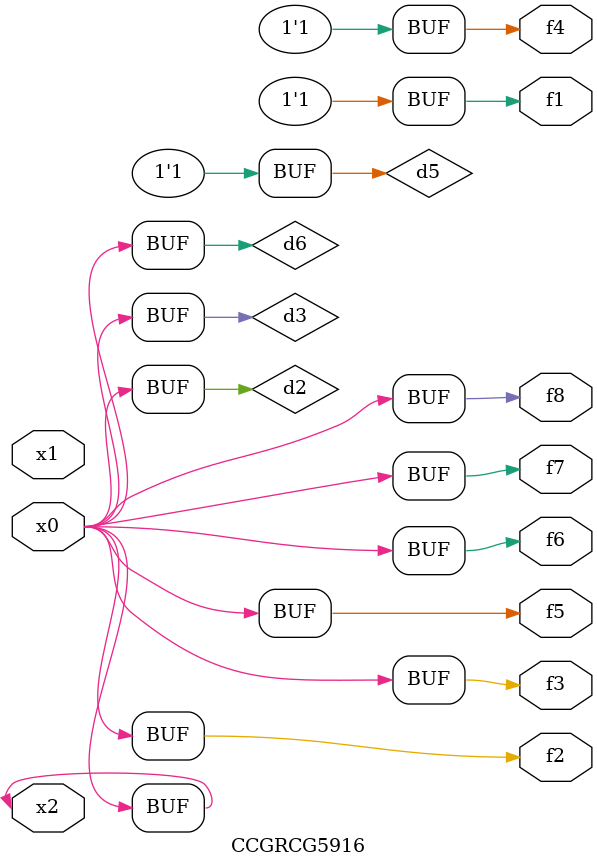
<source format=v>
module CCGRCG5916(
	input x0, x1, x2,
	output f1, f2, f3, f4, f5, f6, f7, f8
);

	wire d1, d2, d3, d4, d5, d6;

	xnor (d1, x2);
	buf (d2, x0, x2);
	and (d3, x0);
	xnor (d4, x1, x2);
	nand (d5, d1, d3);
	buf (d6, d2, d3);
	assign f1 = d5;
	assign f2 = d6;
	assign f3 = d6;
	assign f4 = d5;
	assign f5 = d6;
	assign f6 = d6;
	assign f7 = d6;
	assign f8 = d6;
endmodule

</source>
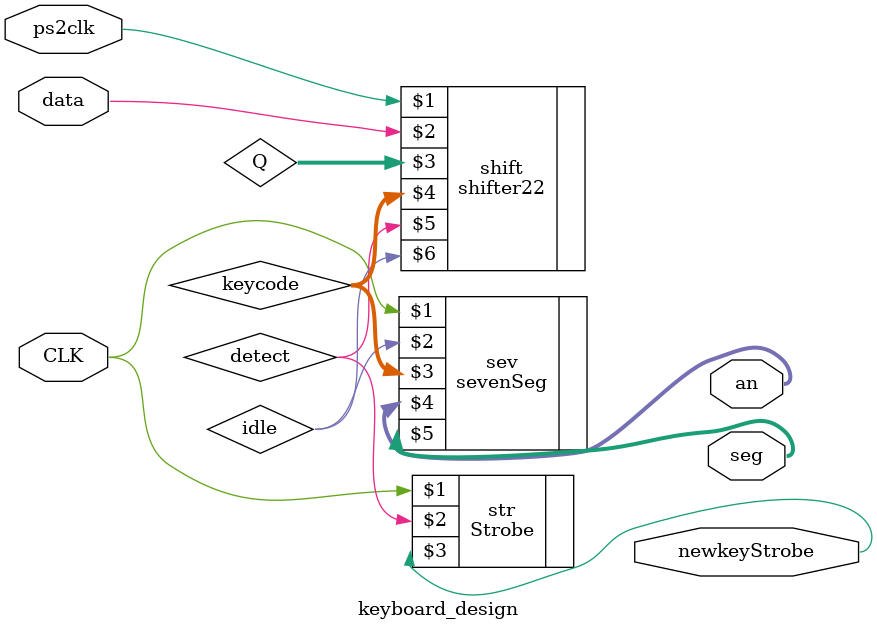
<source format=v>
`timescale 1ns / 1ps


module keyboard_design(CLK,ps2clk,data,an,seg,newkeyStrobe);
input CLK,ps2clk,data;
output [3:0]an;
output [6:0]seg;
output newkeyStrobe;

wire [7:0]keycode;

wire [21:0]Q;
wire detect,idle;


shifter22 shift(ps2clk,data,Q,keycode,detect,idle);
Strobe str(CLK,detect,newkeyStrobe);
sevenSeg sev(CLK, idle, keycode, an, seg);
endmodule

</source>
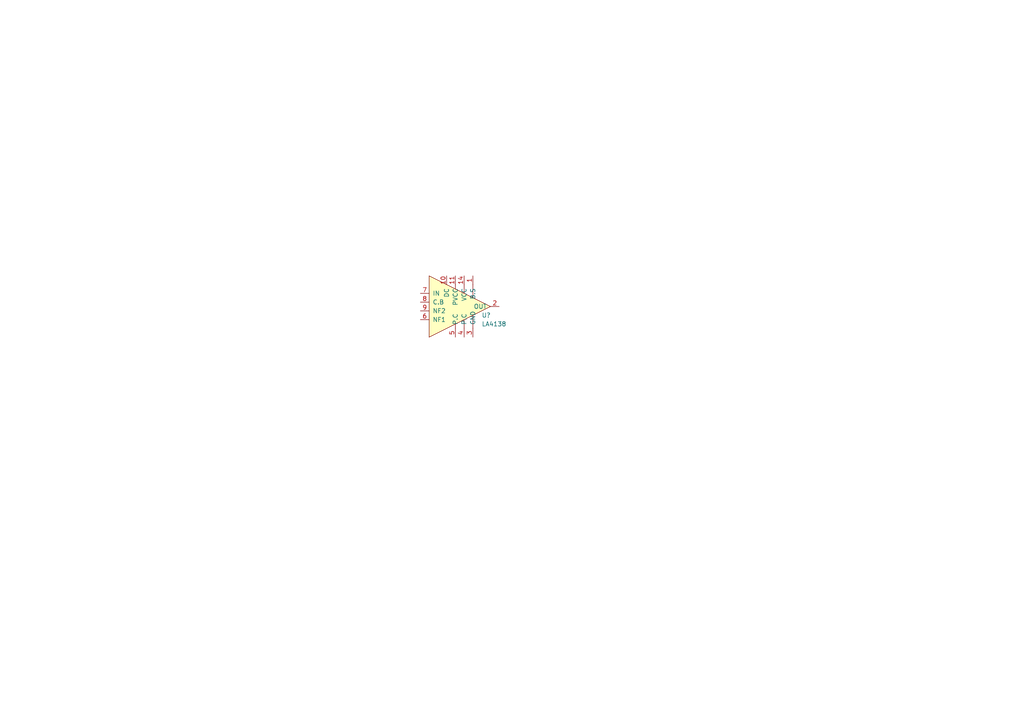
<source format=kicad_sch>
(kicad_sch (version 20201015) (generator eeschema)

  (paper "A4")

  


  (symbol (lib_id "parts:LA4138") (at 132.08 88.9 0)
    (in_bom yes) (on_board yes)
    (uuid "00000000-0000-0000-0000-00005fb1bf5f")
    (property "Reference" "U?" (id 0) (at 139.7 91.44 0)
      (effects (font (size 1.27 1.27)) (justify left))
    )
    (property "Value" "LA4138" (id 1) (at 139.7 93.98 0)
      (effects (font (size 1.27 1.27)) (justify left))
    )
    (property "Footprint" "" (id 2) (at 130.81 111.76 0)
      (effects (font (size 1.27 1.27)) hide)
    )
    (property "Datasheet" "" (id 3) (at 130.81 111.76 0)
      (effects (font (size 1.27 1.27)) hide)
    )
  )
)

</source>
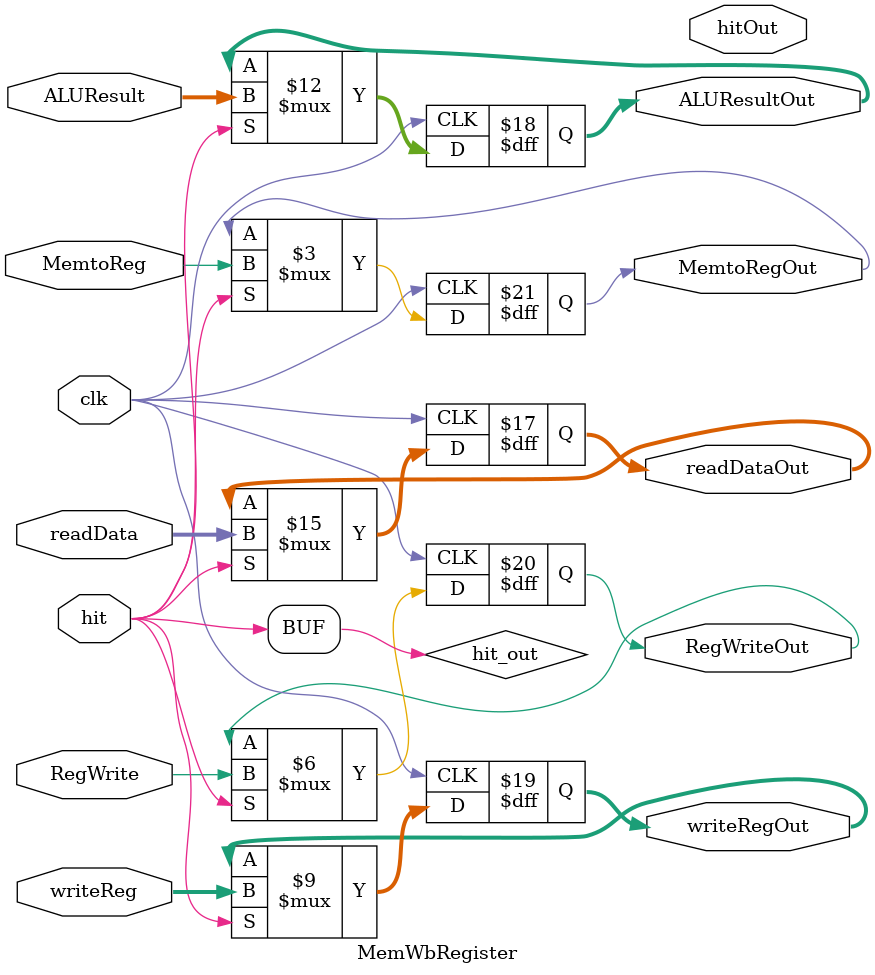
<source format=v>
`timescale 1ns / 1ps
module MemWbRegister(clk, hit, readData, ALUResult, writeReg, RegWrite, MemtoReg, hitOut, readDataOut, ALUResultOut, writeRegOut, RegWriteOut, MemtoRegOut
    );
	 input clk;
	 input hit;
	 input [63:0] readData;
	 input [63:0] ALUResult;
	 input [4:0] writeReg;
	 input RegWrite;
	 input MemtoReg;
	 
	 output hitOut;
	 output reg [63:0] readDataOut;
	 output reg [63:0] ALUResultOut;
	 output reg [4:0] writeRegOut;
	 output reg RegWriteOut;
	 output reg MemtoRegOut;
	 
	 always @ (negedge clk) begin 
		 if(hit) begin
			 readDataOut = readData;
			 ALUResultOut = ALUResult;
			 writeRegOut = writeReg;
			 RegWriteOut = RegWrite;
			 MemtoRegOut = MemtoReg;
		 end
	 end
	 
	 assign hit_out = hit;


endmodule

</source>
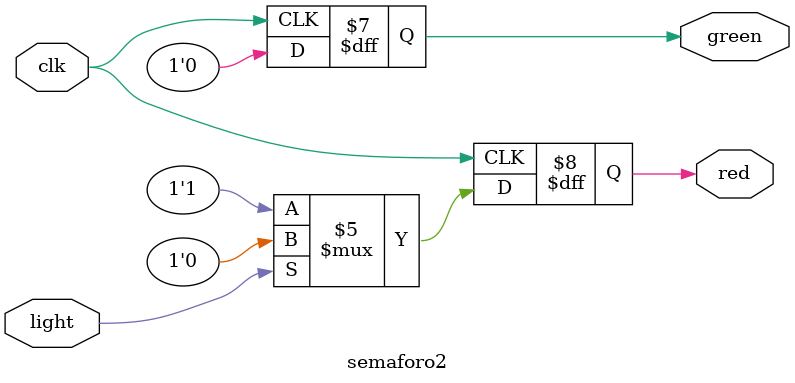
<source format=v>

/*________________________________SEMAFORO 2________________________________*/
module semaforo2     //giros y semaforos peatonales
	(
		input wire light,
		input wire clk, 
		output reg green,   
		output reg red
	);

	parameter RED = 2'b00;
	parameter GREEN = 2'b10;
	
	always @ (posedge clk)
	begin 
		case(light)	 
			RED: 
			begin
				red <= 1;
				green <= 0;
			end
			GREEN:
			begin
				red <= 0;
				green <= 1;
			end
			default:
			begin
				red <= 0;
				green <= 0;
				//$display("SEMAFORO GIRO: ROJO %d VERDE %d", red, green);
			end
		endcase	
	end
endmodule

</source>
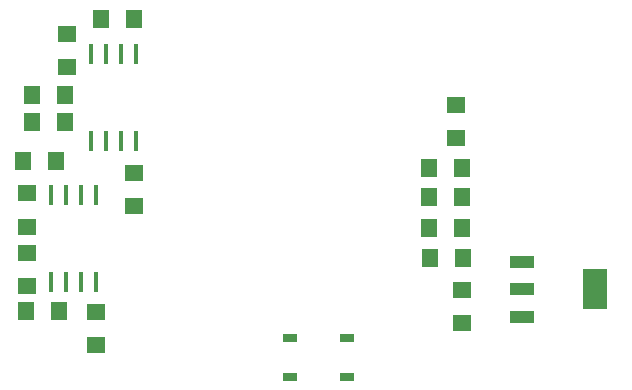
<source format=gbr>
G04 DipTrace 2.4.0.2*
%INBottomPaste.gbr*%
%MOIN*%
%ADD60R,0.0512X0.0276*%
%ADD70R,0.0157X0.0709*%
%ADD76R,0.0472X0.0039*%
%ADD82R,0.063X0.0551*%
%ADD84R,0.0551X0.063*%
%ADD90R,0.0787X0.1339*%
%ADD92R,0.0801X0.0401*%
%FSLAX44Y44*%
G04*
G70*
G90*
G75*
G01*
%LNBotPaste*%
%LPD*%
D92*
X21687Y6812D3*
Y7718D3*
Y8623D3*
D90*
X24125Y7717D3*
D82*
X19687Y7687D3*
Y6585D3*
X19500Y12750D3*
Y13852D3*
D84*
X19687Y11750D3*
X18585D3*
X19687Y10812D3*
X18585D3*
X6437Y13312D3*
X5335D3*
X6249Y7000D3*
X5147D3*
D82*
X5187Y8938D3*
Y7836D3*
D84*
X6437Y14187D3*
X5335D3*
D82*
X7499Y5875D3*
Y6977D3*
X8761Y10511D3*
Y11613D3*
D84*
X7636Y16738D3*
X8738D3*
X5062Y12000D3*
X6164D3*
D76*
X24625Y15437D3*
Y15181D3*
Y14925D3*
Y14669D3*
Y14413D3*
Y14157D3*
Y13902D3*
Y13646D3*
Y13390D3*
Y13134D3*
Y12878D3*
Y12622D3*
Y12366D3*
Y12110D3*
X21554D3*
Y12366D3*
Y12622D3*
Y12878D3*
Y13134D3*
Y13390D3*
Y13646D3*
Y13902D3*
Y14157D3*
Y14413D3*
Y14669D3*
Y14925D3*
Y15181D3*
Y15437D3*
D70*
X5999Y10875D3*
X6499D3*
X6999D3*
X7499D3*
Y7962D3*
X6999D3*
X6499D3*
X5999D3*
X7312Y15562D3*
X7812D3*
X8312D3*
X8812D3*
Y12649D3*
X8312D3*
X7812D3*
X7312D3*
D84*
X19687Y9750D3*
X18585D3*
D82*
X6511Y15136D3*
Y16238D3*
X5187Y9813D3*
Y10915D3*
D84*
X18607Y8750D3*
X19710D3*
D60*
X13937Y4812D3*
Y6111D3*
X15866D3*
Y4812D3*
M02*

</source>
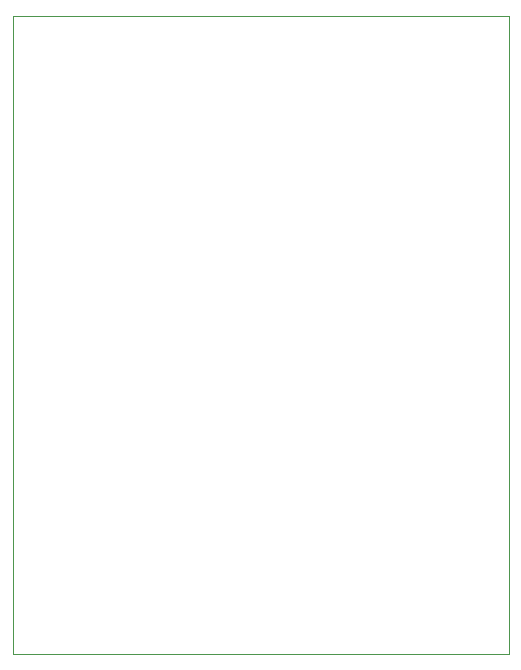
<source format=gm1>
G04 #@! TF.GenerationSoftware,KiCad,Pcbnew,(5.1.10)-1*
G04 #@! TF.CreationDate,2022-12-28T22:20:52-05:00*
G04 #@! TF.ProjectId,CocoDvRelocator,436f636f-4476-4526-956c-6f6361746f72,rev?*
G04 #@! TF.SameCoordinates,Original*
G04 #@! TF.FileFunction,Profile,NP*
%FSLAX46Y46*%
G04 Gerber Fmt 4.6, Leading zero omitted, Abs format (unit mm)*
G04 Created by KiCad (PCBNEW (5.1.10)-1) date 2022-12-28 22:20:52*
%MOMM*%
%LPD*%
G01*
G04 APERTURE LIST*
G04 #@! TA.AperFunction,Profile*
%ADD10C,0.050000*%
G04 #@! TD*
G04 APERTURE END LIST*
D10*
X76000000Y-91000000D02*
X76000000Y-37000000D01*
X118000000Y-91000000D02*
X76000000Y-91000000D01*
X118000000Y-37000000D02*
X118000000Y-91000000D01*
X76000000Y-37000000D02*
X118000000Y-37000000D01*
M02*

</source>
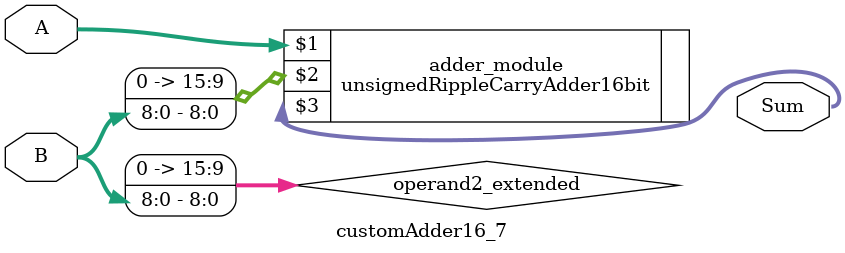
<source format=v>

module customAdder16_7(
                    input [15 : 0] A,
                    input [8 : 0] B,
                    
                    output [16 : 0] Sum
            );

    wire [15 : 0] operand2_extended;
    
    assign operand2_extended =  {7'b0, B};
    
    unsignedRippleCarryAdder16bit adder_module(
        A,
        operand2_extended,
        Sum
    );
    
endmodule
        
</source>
━━━━━━━━━━━━━━━━
■ Aim of the exercise:
The answer must be the lines above, word for word, from the first one through the line with "assign f4 = d5;", pictures excluded.

■ Solution for this exercise:
<source format=v>
module CCGRCG5916(
	input x0, x1, x2,
	output f1, f2, f3, f4, f5, f6, f7, f8
);

	wire d1, d2, d3, d4, d5, d6;

	xnor (d1, x2);
	buf (d2, x0, x2);
	and (d3, x0);
	xnor (d4, x1, x2);
	nand (d5, d1, d3);
	buf (d6, d2, d3);
	assign f1 = d5;
	assign f2 = d6;
	assign f3 = d6;
	assign f4 = d5;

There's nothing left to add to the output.